Obesity and IR have common pathophysiological mechanisms in the development of hypertension. Obesity supports pro-inflammatory and pro-oxidative processes and enhances IR, IR caused by increased adipose tissue has adverse consequences for most tissue substrates such as kidneys, which affects blood pressure regulation. In addition, excess autocrine and paracrine activities of adipose tissue also contribute to inappropriate renin–angiotensin–aldosterone system (RAAS) and the sympathetic nervous system (SNS) activation, which causes renal microvascular remodeling, stiffness, and sodium retention cap that underlie hypertension [35, 37, 38]. Therefore, interactive mechanisms between obesity and the TyG index can explain the relationship between hypertension and the TyG-BMI index, because obesity and increased adipose tissue may help compensate for hyperinsulinemia, which leads to increased blood pressure [35].

In the descriptive reports, it was observed that the anthropometric indices mean FBS, TG, TC, LDL, SBP and DBP in the fourth quartile of TyG-BMI index were significantly higher than in the first quartile. In addition, subjects with low physical activity and urban dwellers were in higher TyG-BMI quartiles. These findings show the effect of lifestyle on the TyG-BMI index. Previous studies have also reported the effect of lifestyle on obesity, glucose and blood lipids [39, 40]. In our study, the TyG-BMI index in women was significantly higher than in men. This finding may indicate the low physical activity of women in this region as well as the role of estrogen hormone on IR [39, 41].
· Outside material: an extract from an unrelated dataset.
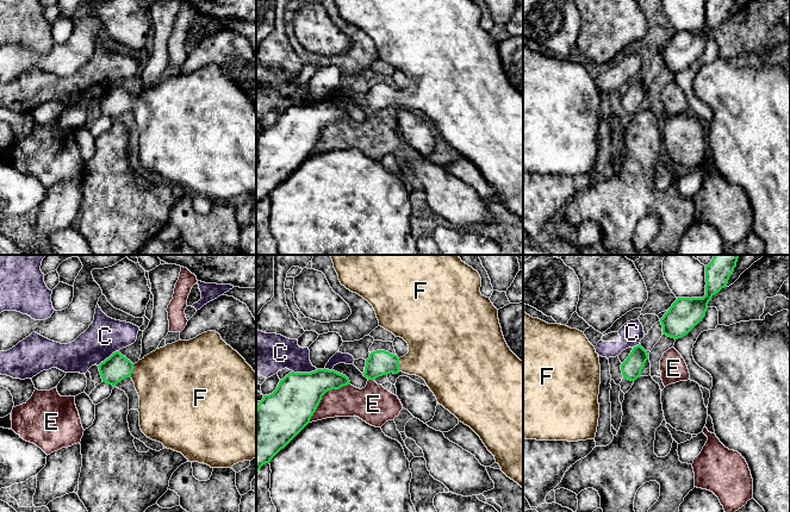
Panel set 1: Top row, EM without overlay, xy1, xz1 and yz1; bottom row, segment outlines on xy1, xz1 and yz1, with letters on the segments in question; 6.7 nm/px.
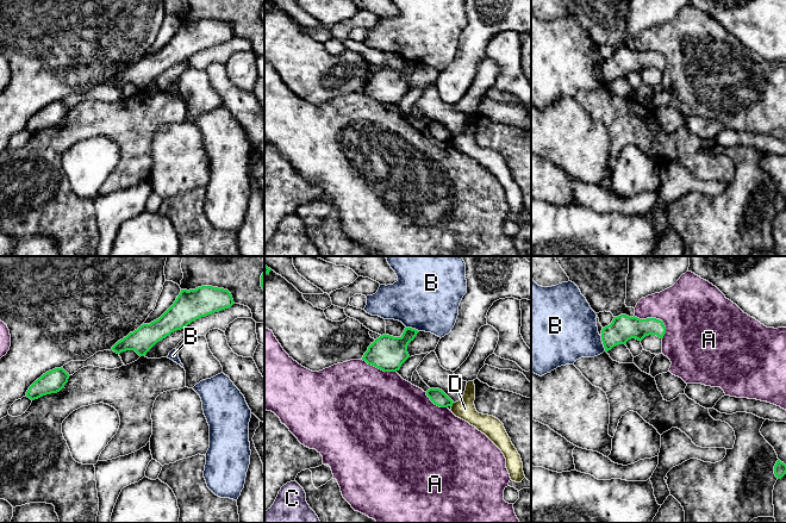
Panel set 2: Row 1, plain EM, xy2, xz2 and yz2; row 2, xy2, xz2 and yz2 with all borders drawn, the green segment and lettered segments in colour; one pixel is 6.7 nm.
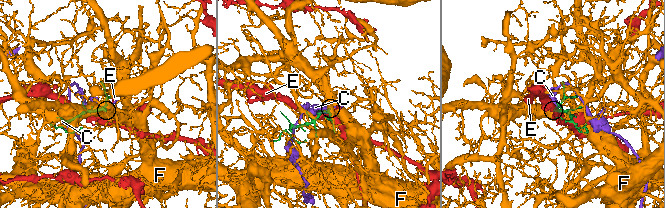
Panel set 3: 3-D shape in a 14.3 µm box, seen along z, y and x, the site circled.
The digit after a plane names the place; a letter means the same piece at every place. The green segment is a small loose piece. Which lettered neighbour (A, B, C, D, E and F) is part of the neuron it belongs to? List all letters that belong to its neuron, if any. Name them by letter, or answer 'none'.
F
This study had advantages and limitations. According to our knowledge, this is the first study in Iran that has examined the relationship between blood sugar and hypertension in a large population of Iranian adults. The relatively large sample size is another advantage of this study. The present study has a cross-sectional nature and it is not possible to make causal inferences. This study was conducted on the Iranian adult population (western Iran), and it cannot be generalized to all populations and age groups, and it is necessary to conduct studies on different populations, ethnicities, and age groups.

Conclusion

The results of this study showed that an increase in the TyG-BMI index is associated with an increase in the odds of hypertension. Therefore, the TyG-BMI index can be a new clinical index for early diagnosis of hypertension. The components of the TyG-BMI index, including BMI, TG and FBS, were significantly higher in hypertensive than normotensive subjects. Furthermore, according to the ROC analysis, the TyG-BMI index was a stronger predictor for hypertension than BMI and TyG index. Lifestyle modifications such as weight control through physical activity and a healthy diet can help improve IR and prevent hypertension.